Ele existe nesta cidade como tantos outros como ele existem em tantas cidades. Bem vestido, geralmente de calças de fato, de sapatos e de camisa branca, anda por entre as multidões vendendo flores, tentando, de certa maneira, acordar corações, juntar amores. E algum dinheirito para si e para a sua família, imagino. Não o conheço, não lhe sei a vida. Mas, quando o vejo, soa-me sempre a despedida.
Tem um olhar triste que parece não querer ser outro – é aquele que ele tem e é aquele que está condenado a ter para o resto da sua existência, como se fosse um mártir daquilo que faz. Parece que as flores que carrega são pesadas como a consciência que traz ou como a saudade que sente sabe-se lá de quem, sabe-se lá de onde, talvez do pai e da mãe, talvez do país.
Por vezes, há quem lhe pergunte. Ele não diz. Guarda as palavras para si, talvez por vergonha do erro ao dizê-las numa língua que não é a sua, talvez, simplesmente, por não as querer dizer – não tem de as dizer. Basta-lhe a rua. Só pergunta à gente se a gente quer flor. Mais nada.
Anda vagabundo com vários ramos, como se fosse um chefe de mesa deambulando, vendendo amor. Meia dose, meia dúzia do que for. Vai a festas, vai a ruas, vai a todo o lado desde que haja gente a conversar, a jantar, a namorar. Vai a todo o lado, é de todo o lado, talvez por não se saber encontrar, talvez por não ser deste lugar. Mas, mesmo não sendo, faz parte dele. Este lugar não existe da mesma maneira se ele não existir também.

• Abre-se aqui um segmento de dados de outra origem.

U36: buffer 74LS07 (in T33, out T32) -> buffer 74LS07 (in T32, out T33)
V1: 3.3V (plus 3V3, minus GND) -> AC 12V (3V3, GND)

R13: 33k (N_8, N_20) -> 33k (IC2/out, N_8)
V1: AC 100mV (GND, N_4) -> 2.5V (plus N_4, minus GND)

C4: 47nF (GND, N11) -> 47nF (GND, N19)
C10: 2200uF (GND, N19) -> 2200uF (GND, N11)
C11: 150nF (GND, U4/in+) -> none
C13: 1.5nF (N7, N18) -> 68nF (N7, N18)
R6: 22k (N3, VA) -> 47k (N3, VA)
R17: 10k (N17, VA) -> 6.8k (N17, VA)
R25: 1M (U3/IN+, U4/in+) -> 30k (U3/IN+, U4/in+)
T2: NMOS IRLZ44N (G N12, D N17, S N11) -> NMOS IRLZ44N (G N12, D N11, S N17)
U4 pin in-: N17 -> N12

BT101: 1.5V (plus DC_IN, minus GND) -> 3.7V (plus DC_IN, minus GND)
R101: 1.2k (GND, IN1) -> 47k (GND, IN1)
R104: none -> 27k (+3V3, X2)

Faz parte da cidade, da calçada, do dia e da noite, das brincadeiras e dos engates. Por vezes, até faz parte das palavras preconceituosas, dos espinhos das suas rosas, e dos ataques. Mesmo assim, talvez ele até seja feliz.
Talvez o rosto que aparenta não seja reflexo do que sente. Se calhar ele até tenta ou, para ele, a felicidade é uma coisa diferente. E ele lá anda, sempre discreto, contornando vidas e conversas e bebidas e sem pressas. Devagarinho, fazendo a sua vida ao seu jeito. Pela sua cidade, com as suas rosas ao peito.